L'historien français Vincent Duclert remet au président français Emmanuel Macron (g) un rapport sur la politique française au Rwanda entre 1990 et 1994 dans la salle des fêtes du palais de l'Elysée à Paris, le 26 mars 2021 [Ludovic MARIN / POOL/AFP] Ce rapport d'historiens est le fruit de deux années d'analyse d'archives. [Ludovic MARIN / POOL/AFP]

Un rapport de plus de 1.000 pages remis, ce vendredi 26 mars, à Emmanuel Macron, pointe du doigt la «faillite» de la France et ses «responsabilités accablantes» dans le génocide des Tutsi du Rwanda de 1994.

Ce rapport d'historiens, fruit de deux années d'analyse des archives relatives à la politique française au Rwanda entre 1990 et 1994, dresse un bilan cinglant de l'implication militaire et politique de Paris, tout en écartant la «complicité» de génocide longtemps dénoncée par Kigali. Ce rapport pourrait être décisif dans la relation entre les deux pays, empoisonnée depuis plus de 25 ans par les violentes controverses sur le rôle de la France au Rwanda.

Dans ses conclusions, la commission de 14 historiens présidée par Vincent Duclert, explique que la France est demeurée «aveugle face à la préparation du génocide» des Tutsi du Rwanda de 1994 et porte donc des «responsabilités lourdes et accablantes» dans la tragédie.

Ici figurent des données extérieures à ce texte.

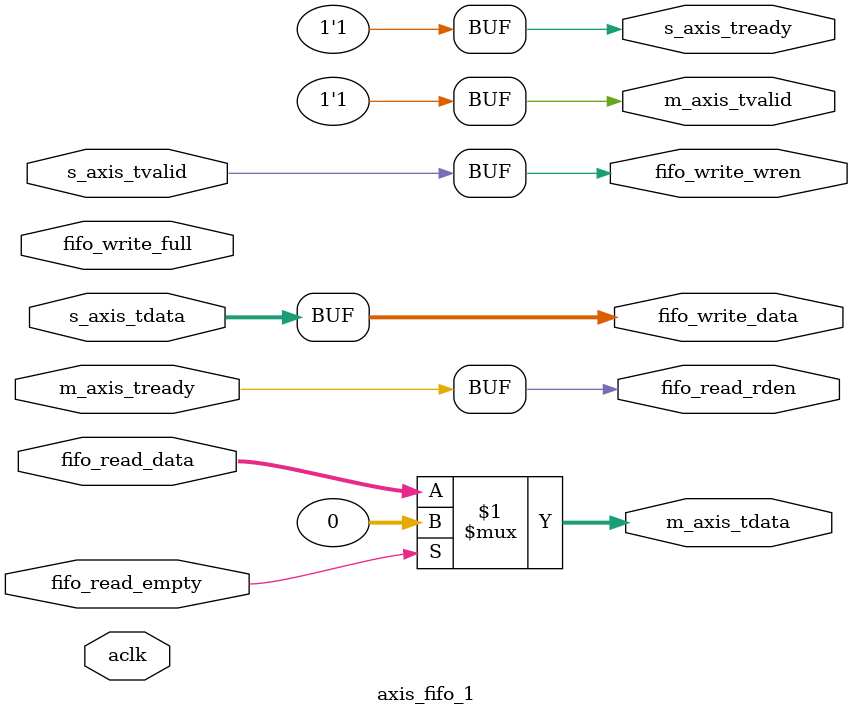
<source format=v>
module axis_fifo_1 #
(
  parameter integer S_AXIS_TDATA_WIDTH = 32,
  parameter integer M_AXIS_TDATA_WIDTH = 32
)
(
  input  wire                          aclk,
  output wire                          s_axis_tready,
  input  wire [S_AXIS_TDATA_WIDTH-1:0] s_axis_tdata,
  input  wire                          s_axis_tvalid,
  input  wire                          m_axis_tready,
  output wire [M_AXIS_TDATA_WIDTH-1:0] m_axis_tdata,
  output wire                          m_axis_tvalid,
  input  wire                          fifo_write_full,
  output wire [S_AXIS_TDATA_WIDTH-1:0] fifo_write_data,
  output wire                          fifo_write_wren,
  input  wire                          fifo_read_empty,
  input  wire [M_AXIS_TDATA_WIDTH-1:0] fifo_read_data,
  output wire                          fifo_read_rden
);
  assign m_axis_tdata = fifo_read_empty ? {(M_AXIS_TDATA_WIDTH){1'b0}} : fifo_read_data;
  assign m_axis_tvalid = 1'b1;
  assign s_axis_tready = 1'b1;
  assign fifo_read_rden = m_axis_tready;
  assign fifo_write_data = s_axis_tdata;
  assign fifo_write_wren = s_axis_tvalid;
endmodule
</source>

Le rôle de François Mitterand

Les historiens reviennent longuement sur l'engagement français durant ces quatre années décisives, pendant lesquelles s'est mise en place la dérive génocidaire du régime hutu, avec pour conséquence la tragédie de 1994. En effet, quelque 800.000 personnes, majoritairement tutsi, ont été exterminées dans des conditions abominables entre avril et juillet.

Le rôle de François Mitterand, président de la République à l'époque, est notamment mis en cause. «La France s'est longuement investie au côté d'un régime qui encourageait des massacres racistes. Elle est demeurée aveugle face à la préparation» du génocide et «cet alignement sur le pouvoir rwandais procède d'une volonté du chef de l'Etat de la présidence de la République». 

La France «a tardé à rompre avec les responsables»

Cette relation, doublée «d'une grille de lecture ethniciste» de la situation au Rwanda, a justifié «la livraison en quantités considérables d'armes et de munitions au régime d'Habyarimana, tout comme l'implication très grande des militaires français dans la formation des Forces armées rwandaises» gouvernementales.

Au moment du génocide, la France «a tardé à rompre avec les responsables, et a continué à placer la menace du FPR (Front patriotique rwandais, l'ex-rébellion tutsi qui mit fin au génocide) au sommet de ses préoccupations», soulignent les historiens. «Elle a réagi tardivement» avec l'opération militaro-humanitaire Turquoise entre juin et août 1994, «qui a permis de sauver de nombreuses vies, mais non celles de la très grande majorité des Tutsi du Rwanda exterminés dès les premières semaines du génocide», précisent-ils.

«une avancée considérable»

L'Elysée a réagi, ce vendredi, après la publication de ce rapport, qui «marque une avancée considérable» pour comprendre l'engagement français au Rwanda, a estimé le chef de l'Etat français. La France, où se sont installés plusieurs personnes suspectées d'avoir des responsabilités dans le génocide des Tutsi au Rwanda en 1994, «poursuivra ses efforts» contre les responsables de génocides, a-t-il ajouté.

De son côté, le Rwanda s'est félicité de ce rapport, qui constitue «un pas important vers une compréhension commune du rôle de la France».